- PROBLEM -
Examine the entries and show every line in which the word "Misa" is found.

Stored data entries
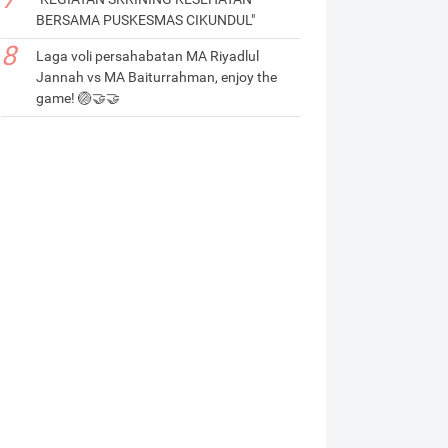
BERSAMA PUSKESMAS CIKUNDUL"
Laga voli persahabatan MA Riyadlul
Jannah vs MA Baiturrahman, enjoy the
game! 🏐🤝🤝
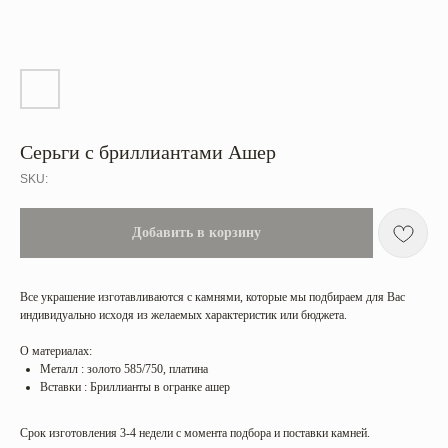
Серьги c бриллиантами Ашер
SKU:
Добавить в корзину
Все украшение изготавливаются с камнями, которые мы подбираем для Вас
индивидуально исходя из желаемых характеристик или бюджета.
О материалах:
Металл : золото 585/750, платина
Вставки : Бриллианты в огранке ашер
Срок изготовления 3-4 недели с момента подбора и поставки камней.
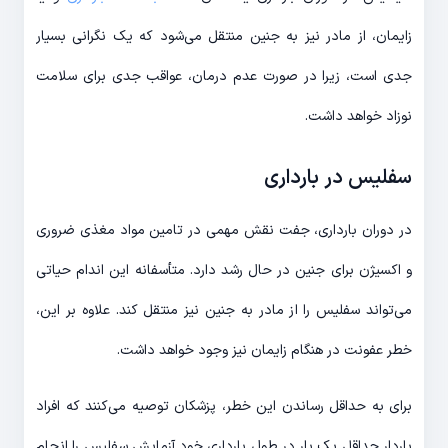
زایمان، از مادر نیز به جنین منتقل می‌شود که یک نگرانی بسیار
جدی است، زیرا در صورت عدم درمان، عواقب جدی برای سلامت
نوزاد خواهد داشت.
سفلیس در بارداری
در دوران بارداری، جفت نقش مهمی در تامین مواد مغذی ضروری
و اکسیژن برای جنین در حال رشد دارد. متأسفانه این اندام حیاتی
می‌تواند سفلیس را از مادر به جنین نیز منتقل کند. علاوه بر این،
خطر عفونت در هنگام زایمان نیز وجود خواهد داشت.
برای به حداقل رساندن این خطر، پزشکان توصیه می‌کنند که افراد
باردار حداقل یک بار در طول بارداری خود آزمایش سفلیس را انجام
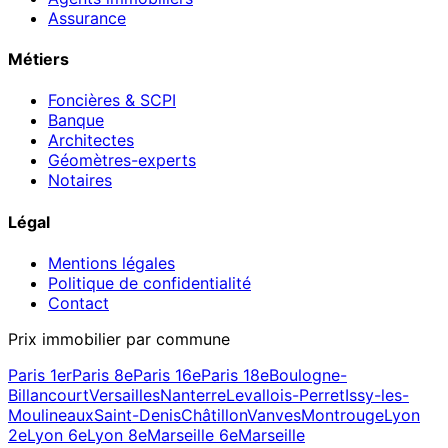
Assurance
Métiers
Foncières & SCPI
Banque
Architectes
Géomètres-experts
Notaires
Légal
Mentions légales
Politique de confidentialité
Contact
Prix immobilier par commune
Paris 1er
Paris 8e
Paris 16e
Paris 18e
Boulogne-
Billancourt
Versailles
Nanterre
Levallois-Perret
Issy-les-
Moulineaux
Saint-Denis
Châtillon
Vanves
Montrouge
Lyon
2e
Lyon 6e
Lyon 8e
Marseille 6e
Marseille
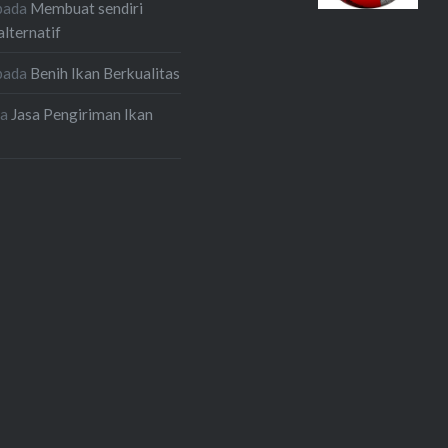
pada
Membuat sendiri
alternatif
pada
Benih Ikan Berkualitas
da
Jasa Pengiriman Ikan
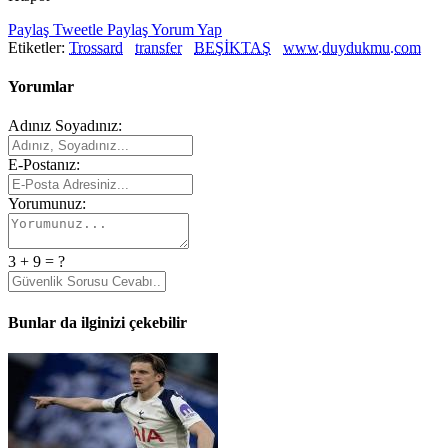
Paylaş
Tweetle
Paylaş
Yorum Yap
Etiketler:
Trossard
transfer
BEŞİKTAŞ
www.duydukmu.com
Yorumlar
Adınız Soyadınız:
E-Postanız:
Yorumunuz:
3 + 9 = ?
Bunlar da ilginizi çekebilir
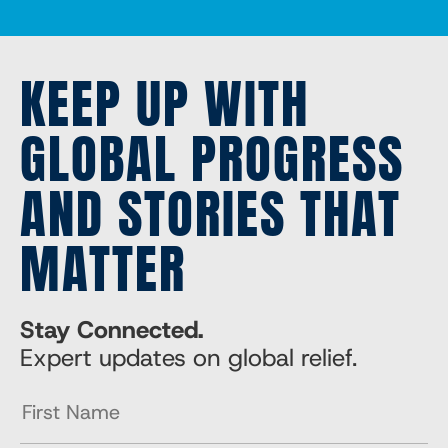
KEEP UP WITH
GLOBAL PROGRESS
AND STORIES THAT
MATTER
Stay Connected.
Expert updates on global relief.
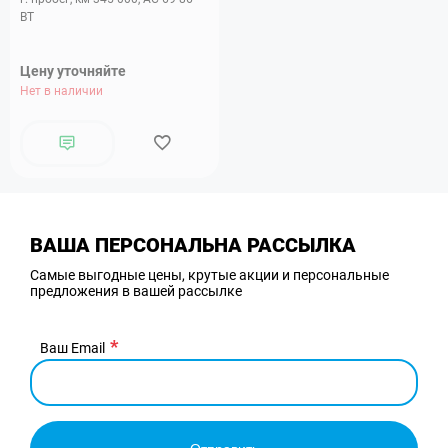
ВТ
Цену уточняйте
Нет в наличии
ВАША ПЕРСОНАЛЬНА РАССЫЛКА
Самые выгодные цены, крутые акции и персональные
предложения в вашей рассылке
Ваш Email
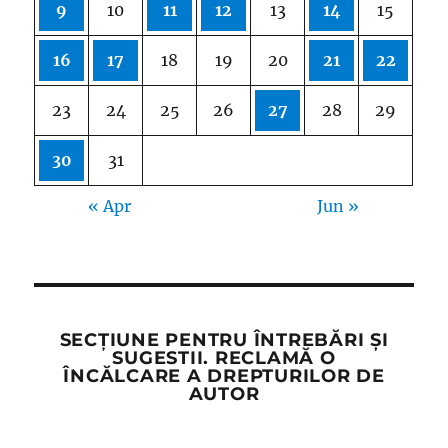
9
10
11
12
13
14
15
16
17
18
19
20
21
22
23
24
25
26
27
28
29
30
31
« Apr
Jun »
SECȚIUNE PENTRU ÎNTREBĂRI ȘI
SUGESTII. RECLAMĂ O
ÎNCĂLCARE A DREPTURILOR DE
AUTOR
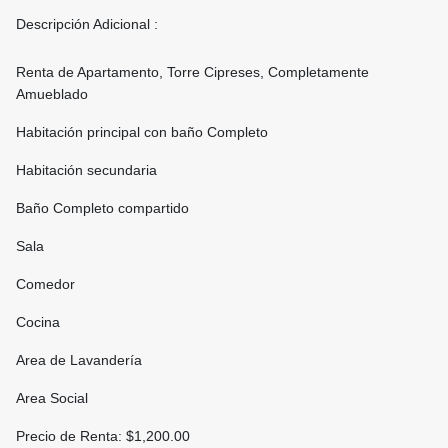
Descripción Adicional :
Renta de Apartamento, Torre Cipreses, Completamente
Amueblado
Habitación principal con baño Completo
Habitación secundaria
Baño Completo compartido
Sala
Comedor
Cocina
Area de Lavandería
Area Social
Precio de Renta: $1,200.00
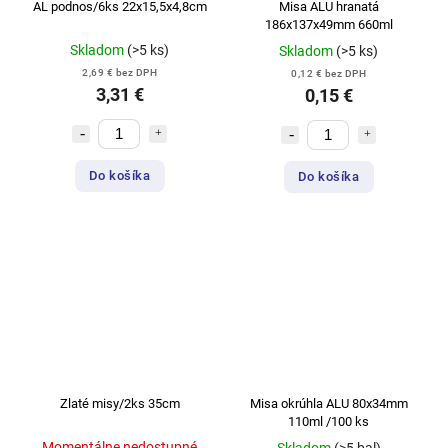
AL podnos/6ks 22x15,5x4,8cm
Misa ALU hranatá
186x137x49mm 660ml
Skladom
(>5 ks)
Skladom
(>5 ks)
2,69 € bez DPH
0,12 € bez DPH
3,31 €
0,15 €
Do košíka
Do košíka
Zlaté misy/2ks 35cm
Misa okrúhla ALU 80x34mm
110ml /100 ks
Momentálne nedostupné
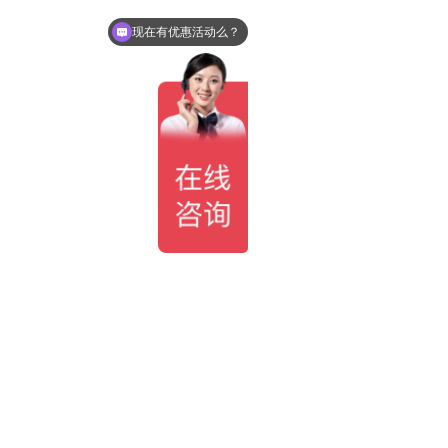
现在有优惠活动么？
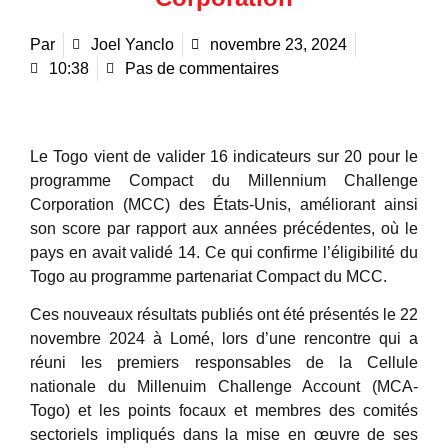
Par
Joel Yanclo
novembre 23, 2024
10:38
Pas de commentaires
Le Togo vient de valider 16 indicateurs sur 20 pour le
programme Compact du Millennium Challenge
Corporation (MCC) des États-Unis, améliorant ainsi
son score par rapport aux années précédentes, où le
pays en avait validé 14. Ce qui confirme l’éligibilité du
Togo au programme partenariat Compact du MCC.
Ces nouveaux résultats publiés ont été présentés le 22
novembre 2024 à Lomé, lors d’une rencontre qui a
réuni les premiers responsables de la Cellule
nationale du Millenuim Challenge Account (MCA-
Togo) et les points focaux et membres des comités
sectoriels impliqués dans la mise en œuvre de ses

- EXERCISE SOLUTION -
Misa ALU hranatá
Misa okrúhla ALU 80x34mm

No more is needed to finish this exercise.